**Task description:** Restate, word for word, every line of the data.

=== Records to use ===

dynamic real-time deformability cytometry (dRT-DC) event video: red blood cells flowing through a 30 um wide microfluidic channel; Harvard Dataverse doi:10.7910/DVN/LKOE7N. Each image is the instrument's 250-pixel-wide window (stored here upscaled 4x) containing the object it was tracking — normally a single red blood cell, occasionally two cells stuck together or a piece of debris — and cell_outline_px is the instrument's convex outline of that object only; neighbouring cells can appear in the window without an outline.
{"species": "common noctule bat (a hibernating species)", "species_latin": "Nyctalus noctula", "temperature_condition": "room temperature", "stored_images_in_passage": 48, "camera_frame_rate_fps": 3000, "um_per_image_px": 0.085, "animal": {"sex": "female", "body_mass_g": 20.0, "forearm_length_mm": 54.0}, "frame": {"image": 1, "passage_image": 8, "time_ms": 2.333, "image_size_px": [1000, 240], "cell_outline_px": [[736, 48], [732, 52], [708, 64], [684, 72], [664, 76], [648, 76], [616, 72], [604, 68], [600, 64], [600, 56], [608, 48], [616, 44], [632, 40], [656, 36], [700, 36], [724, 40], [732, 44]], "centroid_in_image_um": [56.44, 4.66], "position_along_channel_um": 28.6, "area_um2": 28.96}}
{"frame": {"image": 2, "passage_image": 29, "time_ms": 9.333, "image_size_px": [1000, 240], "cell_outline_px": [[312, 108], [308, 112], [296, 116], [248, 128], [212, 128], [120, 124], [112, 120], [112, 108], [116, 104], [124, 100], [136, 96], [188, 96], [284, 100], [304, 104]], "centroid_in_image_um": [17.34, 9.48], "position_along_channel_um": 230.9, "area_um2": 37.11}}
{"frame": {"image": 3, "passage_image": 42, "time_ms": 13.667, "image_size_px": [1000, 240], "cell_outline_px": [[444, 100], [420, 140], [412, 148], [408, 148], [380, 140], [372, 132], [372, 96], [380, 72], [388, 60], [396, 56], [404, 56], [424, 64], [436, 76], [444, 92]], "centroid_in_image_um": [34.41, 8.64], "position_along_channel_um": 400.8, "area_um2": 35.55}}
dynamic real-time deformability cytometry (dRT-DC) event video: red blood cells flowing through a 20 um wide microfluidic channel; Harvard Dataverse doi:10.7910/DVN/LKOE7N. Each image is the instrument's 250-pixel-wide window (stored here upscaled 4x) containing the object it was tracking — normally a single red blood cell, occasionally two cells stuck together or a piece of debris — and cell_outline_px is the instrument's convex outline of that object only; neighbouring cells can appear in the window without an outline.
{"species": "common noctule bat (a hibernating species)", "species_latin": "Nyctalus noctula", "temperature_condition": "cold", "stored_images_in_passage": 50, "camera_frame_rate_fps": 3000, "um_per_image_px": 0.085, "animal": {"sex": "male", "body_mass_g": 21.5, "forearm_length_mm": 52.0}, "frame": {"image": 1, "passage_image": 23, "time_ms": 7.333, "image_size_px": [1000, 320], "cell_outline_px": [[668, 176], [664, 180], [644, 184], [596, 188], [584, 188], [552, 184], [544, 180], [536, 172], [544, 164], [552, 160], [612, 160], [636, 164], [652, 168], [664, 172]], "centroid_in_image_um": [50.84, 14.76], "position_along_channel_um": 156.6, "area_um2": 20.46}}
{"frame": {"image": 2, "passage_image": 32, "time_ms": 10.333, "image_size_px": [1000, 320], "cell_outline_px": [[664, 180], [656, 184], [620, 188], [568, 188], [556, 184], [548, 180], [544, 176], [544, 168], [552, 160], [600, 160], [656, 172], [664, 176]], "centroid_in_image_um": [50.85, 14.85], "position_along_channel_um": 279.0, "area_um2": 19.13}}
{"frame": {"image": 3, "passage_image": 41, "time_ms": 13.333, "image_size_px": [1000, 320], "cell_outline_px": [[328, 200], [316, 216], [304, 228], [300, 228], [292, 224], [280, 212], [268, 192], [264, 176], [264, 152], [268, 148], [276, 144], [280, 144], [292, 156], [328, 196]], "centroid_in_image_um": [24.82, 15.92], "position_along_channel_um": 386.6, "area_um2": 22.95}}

===

**Reply:**
dynamic real-time deformability cytometry (dRT-DC) event video: red blood cells flowing through a 30 um wide microfluidic channel; Harvard Dataverse doi:10.7910/DVN/LKOE7N. Each image is the instrument's 250-pixel-wide window (stored here upscaled 4x) containing the object it was tracking — normally a single red blood cell, occasionally two cells stuck together or a piece of debris — and cell_outline_px is the instrument's convex outline of that object only; neighbouring cells can appear in the window without an outline.
{"species": "common noctule bat (a hibernating species)", "species_latin": "Nyctalus noctula", "temperature_condition": "room temperature", "stored_images_in_passage": 48, "camera_frame_rate_fps": 3000, "um_per_image_px": 0.085, "animal": {"sex": "female", "body_mass_g": 20.0, "forearm_length_mm": 54.0}, "frame": {"image": 1, "passage_image": 8, "time_ms": 2.333, "image_size_px": [1000, 240], "cell_outline_px": [[736, 48], [732, 52], [708, 64], [684, 72], [664, 76], [648, 76], [616, 72], [604, 68], [600, 64], [600, 56], [608, 48], [616, 44], [632, 40], [656, 36], [700, 36], [724, 40], [732, 44]], "centroid_in_image_um": [56.44, 4.66], "position_along_channel_um": 28.6, "area_um2": 28.96}}
{"frame": {"image": 2, "passage_image": 29, "time_ms": 9.333, "image_size_px": [1000, 240], "cell_outline_px": [[312, 108], [308, 112], [296, 116], [248, 128], [212, 128], [120, 124], [112, 120], [112, 108], [116, 104], [124, 100], [136, 96], [188, 96], [284, 100], [304, 104]], "centroid_in_image_um": [17.34, 9.48], "position_along_channel_um": 230.9, "area_um2": 37.11}}
{"frame": {"image": 3, "passage_image": 42, "time_ms": 13.667, "image_size_px": [1000, 240], "cell_outline_px": [[444, 100], [420, 140], [412, 148], [408, 148], [380, 140], [372, 132], [372, 96], [380, 72], [388, 60], [396, 56], [404, 56], [424, 64], [436, 76], [444, 92]], "centroid_in_image_um": [34.41, 8.64], "position_along_channel_um": 400.8, "area_um2": 35.55}}
dynamic real-time deformability cytometry (dRT-DC) event video: red blood cells flowing through a 20 um wide microfluidic channel; Harvard Dataverse doi:10.7910/DVN/LKOE7N. Each image is the instrument's 250-pixel-wide window (stored here upscaled 4x) containing the object it was tracking — normally a single red blood cell, occasionally two cells stuck together or a piece of debris — and cell_outline_px is the instrument's convex outline of that object only; neighbouring cells can appear in the window without an outline.
{"species": "common noctule bat (a hibernating species)", "species_latin": "Nyctalus noctula", "temperature_condition": "cold", "stored_images_in_passage": 50, "camera_frame_rate_fps": 3000, "um_per_image_px": 0.085, "animal": {"sex": "male", "body_mass_g": 21.5, "forearm_length_mm": 52.0}, "frame": {"image": 1, "passage_image": 23, "time_ms": 7.333, "image_size_px": [1000, 320], "cell_outline_px": [[668, 176], [664, 180], [644, 184], [596, 188], [584, 188], [552, 184], [544, 180], [536, 172], [544, 164], [552, 160], [612, 160], [636, 164], [652, 168], [664, 172]], "centroid_in_image_um": [50.84, 14.76], "position_along_channel_um": 156.6, "area_um2": 20.46}}
{"frame": {"image": 2, "passage_image": 32, "time_ms": 10.333, "image_size_px": [1000, 320], "cell_outline_px": [[664, 180], [656, 184], [620, 188], [568, 188], [556, 184], [548, 180], [544, 176], [544, 168], [552, 160], [600, 160], [656, 172], [664, 176]], "centroid_in_image_um": [50.85, 14.85], "position_along_channel_um": 279.0, "area_um2": 19.13}}
{"frame": {"image": 3, "passage_image": 41, "time_ms": 13.333, "image_size_px": [1000, 320], "cell_outline_px": [[328, 200], [316, 216], [304, 228], [300, 228], [292, 224], [280, 212], [268, 192], [264, 176], [264, 152], [268, 148], [276, 144], [280, 144], [292, 156], [328, 196]], "centroid_in_image_um": [24.82, 15.92], "position_along_channel_um": 386.6, "area_um2": 22.95}}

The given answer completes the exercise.